I’ve never archived my past very diligently, so I had to ask the editor for several back issues of the magazine. He sent them on, and when I read them through I was pleasantly surprised. The writing was slightly better than I remembered it: intense, self-dramatizing, technically quite competent. The poems I’d written for it were as obliviously sophomoric as any of the others. Or were they more so?

I’d been in my late 20s when I wrote those poems, and it hadn’t been a happy time for me. I’d begun to get a dark inkling that my first wife and I might not make it, and that neither would a lot of other things that had once seemed pure and sure. This quite naturally got into the poems I wrote, and it made them embarrassingly personal and coded, whiny elegiacs of how hard and complicated adult life was. I should have been making thorough and precise registrations of the things around me or trying to figure out what I might be able to do to save my marriage and make my life more satisfying and interesting. Alas, I was more compelled by the Virgilian gloom I detected at the edges of everything, and I couldn’t see that most of it was emanating from inside my own dopey head.

One of the poems I published in the magazine, a lament that draped itself across its pages in a William Carlos Williams graphic layout, particularly interested me.
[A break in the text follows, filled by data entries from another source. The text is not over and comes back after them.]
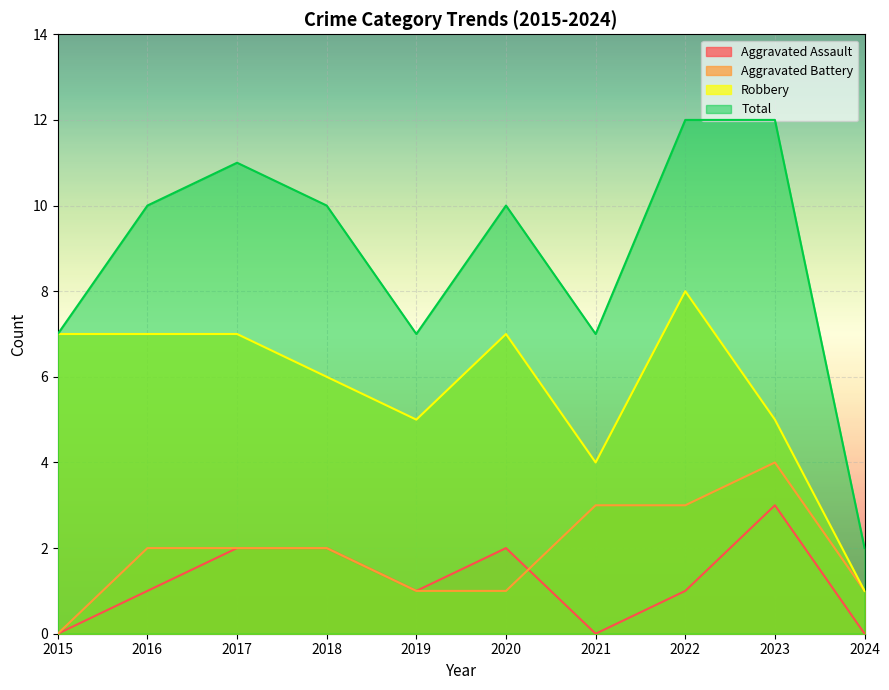

What is the sum of the Aggravated Battery values at 2017 and 2020?

3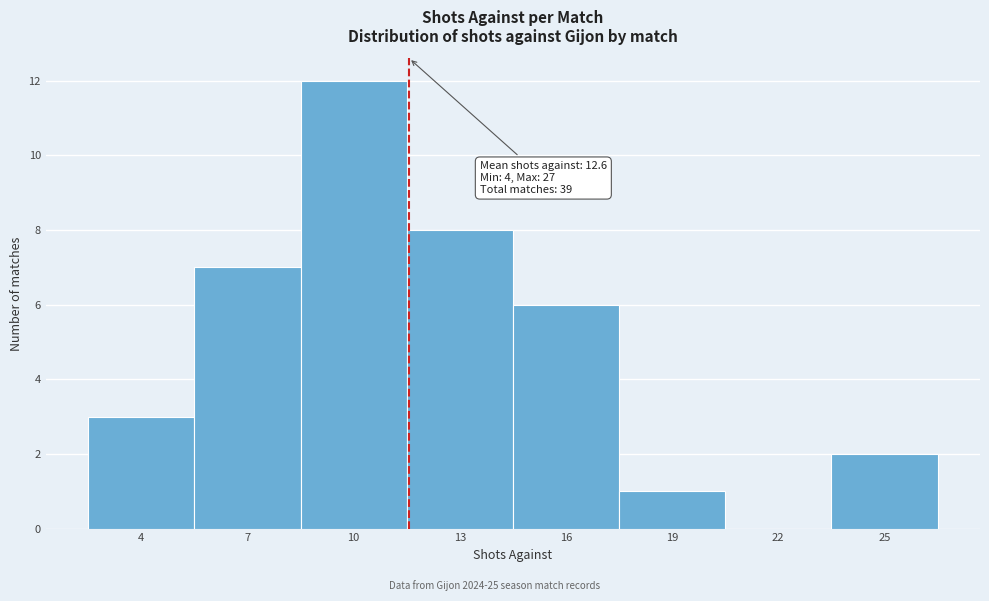

Reading right to left, extract all data points from this chart.

25=2	22=0	19=1	16=6	13=8	10=12	7=7	4=3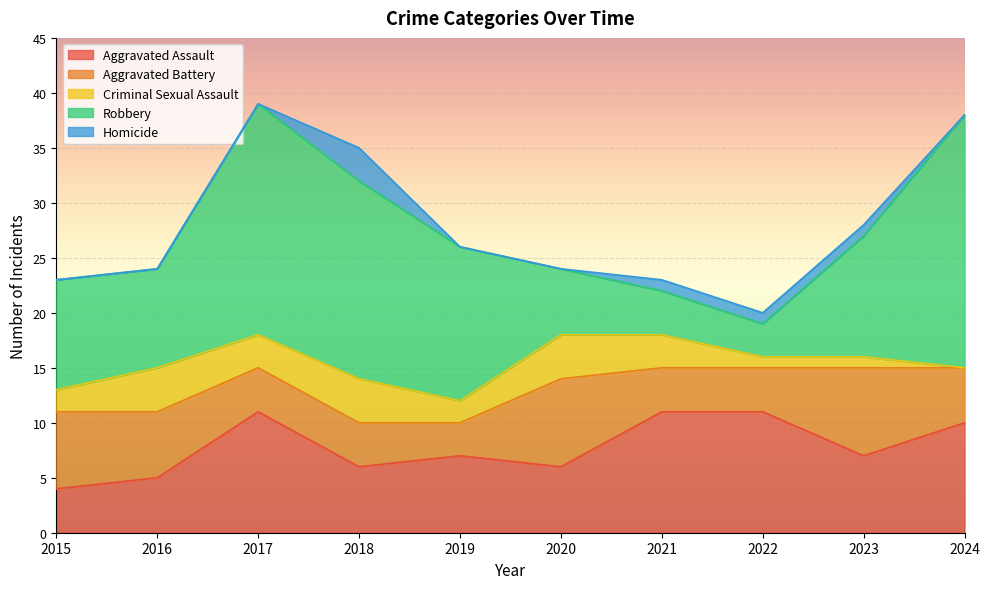

What is the total value across all series at 2017?

39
It was titled, rather unhelpfully for anyone but its author, "Pachena Bay". I’d written it after making a trip to the west coast of Vancouver Island in the spring of 1970. The poem seemed content (as I was in those days) to ward off the depressing relentlessness of adult life with a humourless sort of cosmological cynicism--we may be fucked up, but so is the universe, etc. The poem mooned about the observed peculiarities of the coastal light after twilight, and about the sheer number and brilliance of stars, which it pronounced, in a half-cooked pun on its west coast setting, the "end of the known world". From that static Apocalypse, it perceived "the white snarl of the breakers//the lip//curling in the roar of//a heavenly smile. //To have love//slip away//always//slip away."